VI. Core Claims Fully Supported, Litigation Disputes Simultaneously Resolved
After multiple rounds of legal battles, a certain arbitration commission ultimately issued a ruling highly favorable to our side, almost fully supporting all of the client’s core arbitration claims: the validity of the contract was confirmed; the contractual relationship was completely terminated; the principal amount and interest of the outstanding debt were fully awarded; the return of all premises involved was ordered; the costs of unlawful occupation were borne by the opposing party; and reasonable expenses incurred in asserting rights were supported.
Upon receiving the award, the respondent’s previous defiant attitude instantly crumbled.
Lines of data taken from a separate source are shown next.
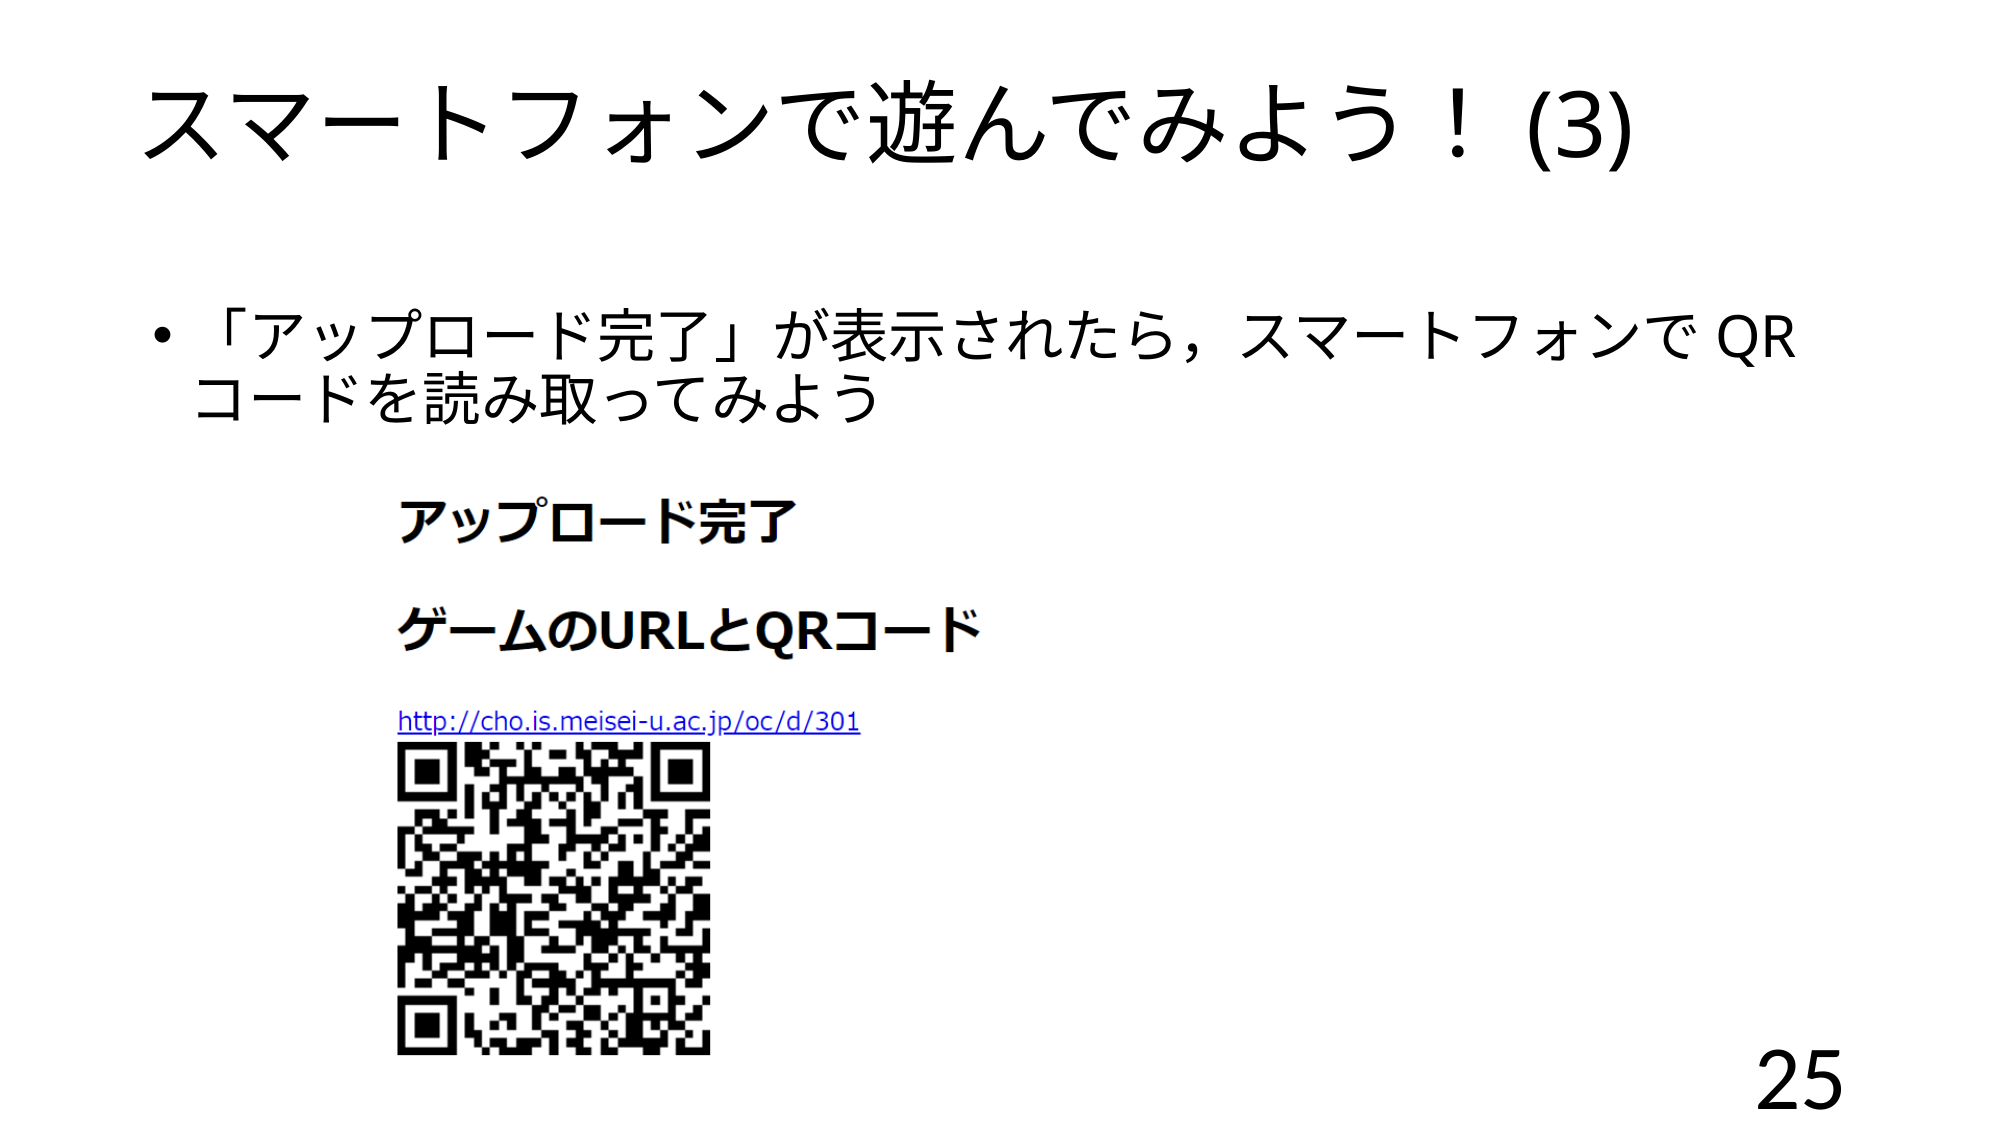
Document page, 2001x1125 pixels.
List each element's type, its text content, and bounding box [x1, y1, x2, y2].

picture [385, 483, 1063, 1099]
title スマートフォンで遊んでみよう！(3) [120, 19, 1846, 237]
slide_number 25 [1412, 1042, 1863, 1103]
list 「アップロード完了」が表示されたら，スマートフォンでQRコードを読み取ってみよう [137, 299, 1903, 471]
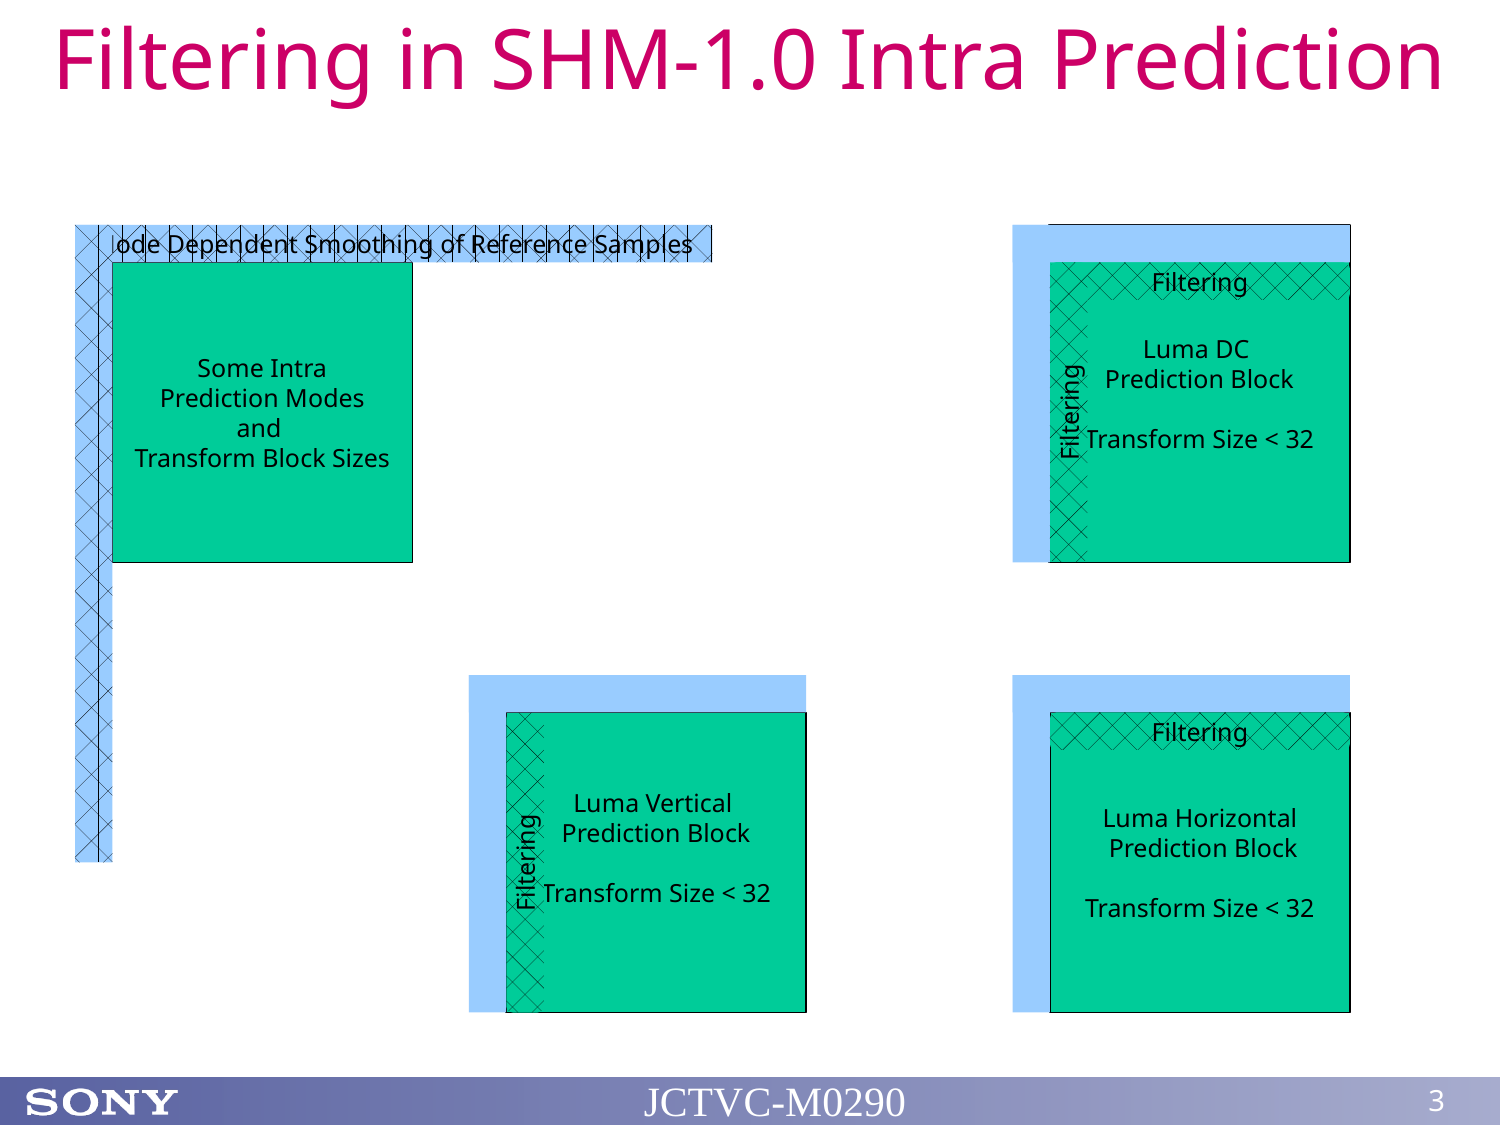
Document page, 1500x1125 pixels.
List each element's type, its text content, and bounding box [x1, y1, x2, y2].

text_box Filtering [1049, 262, 1088, 563]
slide_number 3 [1147, 1074, 1461, 1125]
text_box Luma Vertical Prediction Block Transform Size < 32 [540, 713, 807, 1013]
text_box Filtering [506, 712, 544, 1013]
text_box [468, 675, 507, 1013]
text_box Some Intra Prediction Modes and Transform Block Sizes [113, 263, 413, 563]
text_box [1012, 675, 1050, 1013]
picture [26, 1088, 178, 1116]
text_box [1012, 224, 1050, 563]
text_box [1050, 675, 1350, 713]
text_box Luma Horizontal Prediction Block Transform Size < 32 [1050, 747, 1350, 1013]
footer JCTVC-M0290 [537, 1074, 1013, 1125]
text_box Luma DC Prediction Block Transform Size < 32 [1083, 297, 1350, 563]
text_box [507, 675, 807, 713]
text_box [75, 224, 113, 863]
text_box Filtering [1084, 262, 1350, 300]
text_box Mode Dependent Smoothing of Reference Samples [113, 224, 713, 263]
text_box [1050, 224, 1350, 263]
title Filtering in SHM-1.0 Intra Prediction [0, 0, 1500, 165]
text_box Filtering [1049, 712, 1350, 751]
In a separate case involving a 2019 contract dispute currently pending before a certain court, the respondent proposed mediation with the client, agreeing to settle all litigation claims raised by the client under the 2019 contract dispute.
More importantly, since our legal team filed applications for property preservation with both the arbitration tribunal and the court concurrently with the initiation of arbitration and litigation, the respondent’s bank accounts were frozen. Ultimately, the client successfully recovered all outstanding amounts through the frozen bank accounts, recouping economic losses amounting to several million yuan.
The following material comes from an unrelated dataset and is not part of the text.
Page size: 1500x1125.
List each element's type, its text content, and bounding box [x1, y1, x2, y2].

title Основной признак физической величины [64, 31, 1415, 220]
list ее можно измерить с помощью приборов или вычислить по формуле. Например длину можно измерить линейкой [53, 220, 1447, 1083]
With this, the case has been successfully resolved, marking the comprehensive success of the holistic rights protection strategy designed by our legal team for the client.
VII. Conclusion
The successful conclusion of this case not only recovered substantial financial losses for the client but also, through a well-reasoned and well-supported award, effectively upheld the sanctity of contracts and the authority of the law. It demonstrates that our lawyers’ comprehensive professional strategy—spanning procedural and substantive matters, legal characterization, and evidence organization—withstood the rigorous test of complex adversarial proceedings and ultimately achieved a resounding victory.
The value of legal services lies not merely in securing a favorable judgment on paper, but in transforming legal rights into tangible safeguards of interests through professional strategies and relentless effort. The success of this case is a vivid embodiment of this philosophy.